The sand was nice and firm, and a pleasure to walk on. About a hundred yards further on, we came across another set of steps – only these ones were twisted and broken with great gaps where there had been landslides. Now we knew why the cliff path was closed, but why hadn’t they informed us at the first notice that there was a way down to the beach? That’s the trouble with planners sitting in their offices writing out notices. They have no idea what it is really like in the field, especially for people like us who are unfamiliar with the area. Further on we came across another sign of erosion. A wartime ‘pill-box’ was reposing in the middle of the beach. It would have been no good down there sixty years ago – it must have slipped down as the cliff eroded away, and somehow managed not to break up.We continued along the beach for about a mile and a half, until we had passed a church we could see on the clifftop. We were both very tired – especially me! By that time we had passed a lot of houses, and knew we were into Lowestoft and near the car. (We had walked not fifty miles, but sixty, from that notice we had seen in the Felixstowe car park telling us about the ‘Suffolk Coast & Heaths Path’ at which people were baulking at the thought of a fifty mile yomp. And we had done most of it in the past week!) Colin was way ahead of me and we were both quite far out on the wide beach. He walked across and up some steps – then I saw him gesticulating, trying to direct me towards a previous set of steps because we had gone too far. So I made my way across the beach and up the steps I had been guided to. I didn’t know where I was – nothing was familiar, I couldn’t see the car and Colin had disappeared too! I walked this way up a road, then that way – then I just sat down out of sheer weariness in a little car park overlooking the beach and waited because I didn’t know what else to do. It turned out that Colin couldn’t find the car either! Eventually he located it, and he knew where I was but I had neither seen nor heard him calling to me. So he drove it to me – I couldn’t walk another step!
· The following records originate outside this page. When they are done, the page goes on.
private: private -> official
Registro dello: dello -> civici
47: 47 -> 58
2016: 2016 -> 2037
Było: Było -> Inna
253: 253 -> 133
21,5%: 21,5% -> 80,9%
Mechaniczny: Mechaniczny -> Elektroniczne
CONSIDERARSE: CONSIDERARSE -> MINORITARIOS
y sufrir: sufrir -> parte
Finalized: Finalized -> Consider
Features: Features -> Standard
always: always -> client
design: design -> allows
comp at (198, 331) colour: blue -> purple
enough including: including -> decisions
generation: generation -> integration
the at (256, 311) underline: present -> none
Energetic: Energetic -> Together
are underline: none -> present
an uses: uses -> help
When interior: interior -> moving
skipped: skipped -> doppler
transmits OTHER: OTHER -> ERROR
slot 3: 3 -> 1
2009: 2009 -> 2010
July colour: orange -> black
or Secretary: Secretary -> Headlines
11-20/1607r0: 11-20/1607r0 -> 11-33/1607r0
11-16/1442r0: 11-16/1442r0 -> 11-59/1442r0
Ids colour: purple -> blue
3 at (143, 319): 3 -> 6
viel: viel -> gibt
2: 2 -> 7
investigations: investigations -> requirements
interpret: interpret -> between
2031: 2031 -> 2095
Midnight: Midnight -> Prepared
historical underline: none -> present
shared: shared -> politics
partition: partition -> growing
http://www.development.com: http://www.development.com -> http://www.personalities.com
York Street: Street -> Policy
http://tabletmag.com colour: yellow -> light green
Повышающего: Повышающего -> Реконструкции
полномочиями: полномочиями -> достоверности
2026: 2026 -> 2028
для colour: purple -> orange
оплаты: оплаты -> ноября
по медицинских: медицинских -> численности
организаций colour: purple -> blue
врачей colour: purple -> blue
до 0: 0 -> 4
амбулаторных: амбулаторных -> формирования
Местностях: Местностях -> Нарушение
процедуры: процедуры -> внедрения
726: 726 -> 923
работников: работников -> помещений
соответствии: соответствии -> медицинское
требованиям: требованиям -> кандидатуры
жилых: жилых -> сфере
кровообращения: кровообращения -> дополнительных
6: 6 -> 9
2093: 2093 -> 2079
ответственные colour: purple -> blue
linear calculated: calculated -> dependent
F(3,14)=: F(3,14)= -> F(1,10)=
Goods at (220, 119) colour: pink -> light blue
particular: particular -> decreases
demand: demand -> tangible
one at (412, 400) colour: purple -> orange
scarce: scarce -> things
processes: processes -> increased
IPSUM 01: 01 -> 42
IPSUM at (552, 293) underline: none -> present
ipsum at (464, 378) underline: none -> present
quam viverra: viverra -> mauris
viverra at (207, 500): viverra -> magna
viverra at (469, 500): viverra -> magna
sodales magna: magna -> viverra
That ended Walk no.84, we shall pick up Walk no.85 next time at the little seafront car park in Kirkley, South Lowestoft. While we were drinking our tea, we noticed some lads nearby eating fish ‘n’ chips – so I asked one of them where the chip shop was. Colin walked down and fetched some, and very delicious they were too. By that time the sun was just setting, so we didn’t have to drive home with it blinding us. We collected the bikes from Covehithe, then Colin drove us all the way to Bognor in the dark. It took over four hours, and was nearly midnight before we got in. We were both extremely tired, and realised it was dangerous to drive like that even though we took breaks. So, in future, we will not drive home on the day of the last walk, but the day after. It’s safer that way!